JK: Yes, my music seems far much harder to play than it looks on the page, probably because, at least to some extent, a performer may sometimes be confused by the structural ambiguity in my music. This structural ambiguity comes from my peculiar compositional attitude of looking at music always from its micro-structure, in other words, from the structural level of each individual sound. There is no doubt that in my music the role of intertonal relationships is also very important, since it is these relationships that give each sound its individual quality. However, in my compositions I do not try to achieve a 'meaningful' whole by working on intertonal relationships, even if some of my pieces might give the impression of being solidly integrated into a 'whole'. Instead, it could be said that my compositions, rather than an integrated sound construction, are a collection of sounds, each with its own musical quality given by its intertonal relationships. I expect performers of my music, as I said, to make their own interpretation. That is to say that a performer must make, out of the notes I write, something that they feel satisfactory, musically. When I attend a rehearsal of one of my pieces, I keep silent as long as the performer seems to be enjoying creating her/his music out of the score. Only when I find the performer to be totally confused or to not know what to do at all, I try to show my own interpretation of the piece as a reference, hoping it helps the performer to create their own 'music'.
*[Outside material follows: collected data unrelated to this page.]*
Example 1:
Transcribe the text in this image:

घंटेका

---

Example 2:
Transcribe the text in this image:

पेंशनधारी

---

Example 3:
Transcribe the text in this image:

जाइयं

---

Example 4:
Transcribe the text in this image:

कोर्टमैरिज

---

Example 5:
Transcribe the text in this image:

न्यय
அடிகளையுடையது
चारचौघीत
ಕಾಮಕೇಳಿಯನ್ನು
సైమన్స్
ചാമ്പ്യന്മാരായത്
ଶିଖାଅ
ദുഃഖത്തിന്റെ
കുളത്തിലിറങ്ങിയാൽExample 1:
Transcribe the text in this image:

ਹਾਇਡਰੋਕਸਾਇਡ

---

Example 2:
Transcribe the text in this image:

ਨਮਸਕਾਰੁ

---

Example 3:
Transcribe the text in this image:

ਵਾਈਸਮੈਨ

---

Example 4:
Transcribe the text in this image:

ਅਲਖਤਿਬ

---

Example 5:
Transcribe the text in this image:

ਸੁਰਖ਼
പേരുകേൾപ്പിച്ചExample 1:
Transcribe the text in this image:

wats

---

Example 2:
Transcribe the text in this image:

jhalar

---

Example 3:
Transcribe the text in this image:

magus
PV: Listening to your music, I do hear this intriguing obsession with sounds and isolated gestures, and often entire pieces constructed from very detailed 'examinations' of a single musical gesture, as you have just suggested. You seem to have a real sensitivity to the delicacy of sounds. Do you feel that this sensitivity is typically 'Japanese' or, musically, do you feel more tied to Europe, or somewhere in between?
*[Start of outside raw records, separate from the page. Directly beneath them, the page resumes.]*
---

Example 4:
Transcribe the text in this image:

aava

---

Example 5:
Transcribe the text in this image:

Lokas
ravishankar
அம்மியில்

JK: I do not know if my sensitivity is particularly Japanese or anything else. The music education I received is thoroughly of western sort. In this sense, I am working as a composer based on the western music tradition. The 'Japaneseness' in my music, if any, is something that must be left for studies by the future musicologists.
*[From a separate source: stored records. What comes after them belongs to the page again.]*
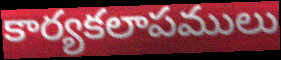
కార్యకలాపములుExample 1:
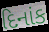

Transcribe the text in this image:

દિનાંક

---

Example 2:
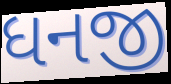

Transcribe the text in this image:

ધનજી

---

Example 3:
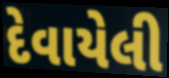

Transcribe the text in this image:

દેવાયેલી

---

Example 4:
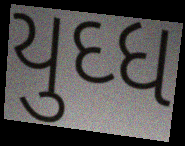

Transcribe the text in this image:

યુઘ્ધ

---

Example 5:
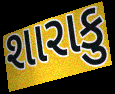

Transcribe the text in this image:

શારાકુ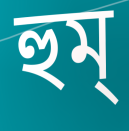
হুম্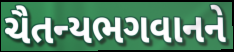
ચૈતન્યભગવાનનેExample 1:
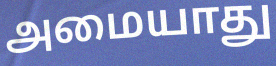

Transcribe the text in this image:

அமையாது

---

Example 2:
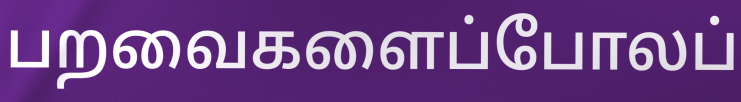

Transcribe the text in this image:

பறவைகளைப்போலப்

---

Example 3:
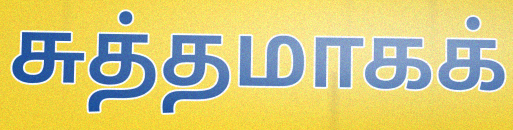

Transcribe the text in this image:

சுத்தமாகக்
PV: I've noticed that you seem to carry harmony from one piece to another sometimes. Is this purposeful or do you always start from scratch with each new piece? It certainly sounds very colourful, and traverses lots of different harmonic languages.

JK: I start writing a new piece always from scratch. My way of composing is a kind of 'improvisation', not directly on an instrument, but on paper. Before I actually start writing down notes, I have no plan, no systematic method at all. I do not know even how long the piece will last. When you do improvisation you tend to repeat some material you used in your past improvisations (your routine material). Similarly, you may find the same material appears in another piece of mine, that is an 'improvisation' on paper, which improvisation process (i.e., writing process) goes very, very slowly unlike the real time improvisation on an instrument.

PV: What projects do you dream about doing in the future?

JK: My dream is always tiny. I never have a big dream. My dream, or goal, is to finish the composition I am writing at that moment. When the piece has been finished, my next dream is to write another piece. One of the dreams I had in the past did not come true, i.e., I did not finish a piece because the commission was cancelled when I was about to start writing. It was a piece for large orchestra and mixed choir. I now dream that this cancelled dream comes back as my next real dream.